§ TASK OBJECTIVE
No pictures are to be included when the entries below are reproduced exactly.

(Dataset items)

= = = =

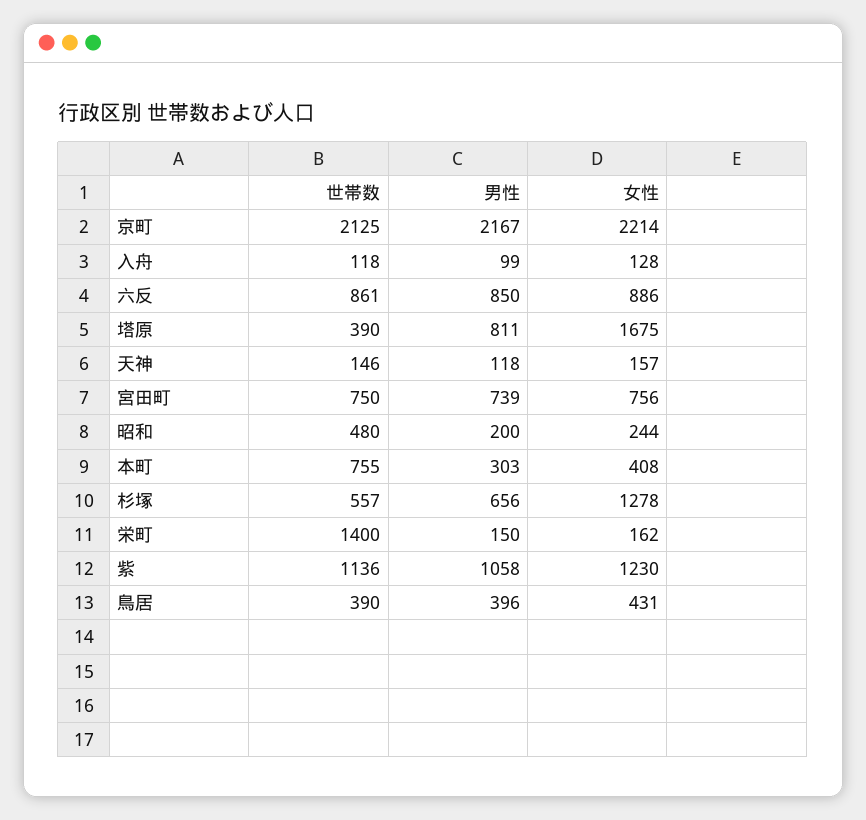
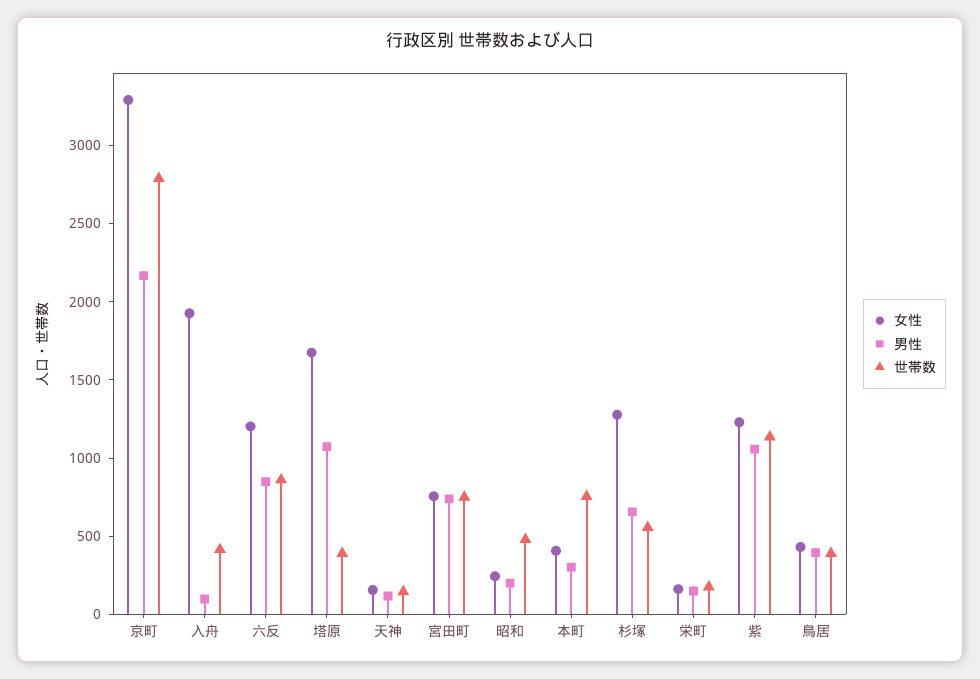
  {
    "世帯数": {
-     "京町": 2125,
+     "京町": 2800,
-     "入舟": 118,
+     "入舟": 400,
      "六反": 861,
      "塔原": 390,
      "天神": 146,
      "宮田町": 750,
      "昭和": 480,
      "本町": 755,
      "杉塚": 557,
-     "栄町": 1400,
+     "栄町": 200,
      "紫": 1136,
      "鳥居": 390
    },
    "男性": {
      "京町": 2167,
      "入舟": 99,
      "六反": 850,
-     "塔原": 811,
+     "塔原": 1100,
      "天神": 118,
      "宮田町": 739,
      "昭和": 200,
      "本町": 303,
      "杉塚": 656,
      "栄町": 150,
      "紫": 1058,
      "鳥居": 396
    },
    "女性": {
-     "京町": 2214,
+     "京町": 3300,
-     "入舟": 128,
+     "入舟": 1900,
-     "六反": 886,
+     "六反": 1200,
      "塔原": 1675,
      "天神": 157,
      "宮田町": 756,
      "昭和": 244,
      "本町": 408,
      "杉塚": 1278,
      "栄町": 162,
      "紫": 1230,
      "鳥居": 431
    }
  }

= = = =

§ RESPONSE
  {
    "世帯数": {
-     "京町": 2125,
+     "京町": 2800,
-     "入舟": 118,
+     "入舟": 400,
      "六反": 861,
      "塔原": 390,
      "天神": 146,
      "宮田町": 750,
      "昭和": 480,
      "本町": 755,
      "杉塚": 557,
-     "栄町": 1400,
+     "栄町": 200,
      "紫": 1136,
      "鳥居": 390
    },
    "男性": {
      "京町": 2167,
      "入舟": 99,
      "六反": 850,
-     "塔原": 811,
+     "塔原": 1100,
      "天神": 118,
      "宮田町": 739,
      "昭和": 200,
      "本町": 303,
      "杉塚": 656,
      "栄町": 150,
      "紫": 1058,
      "鳥居": 396
    },
    "女性": {
-     "京町": 2214,
+     "京町": 3300,
-     "入舟": 128,
+     "入舟": 1900,
-     "六反": 886,
+     "六反": 1200,
      "塔原": 1675,
      "天神": 157,
      "宮田町": 756,
      "昭和": 244,
      "本町": 408,
      "杉塚": 1278,
      "栄町": 162,
      "紫": 1230,
      "鳥居": 431
    }
  }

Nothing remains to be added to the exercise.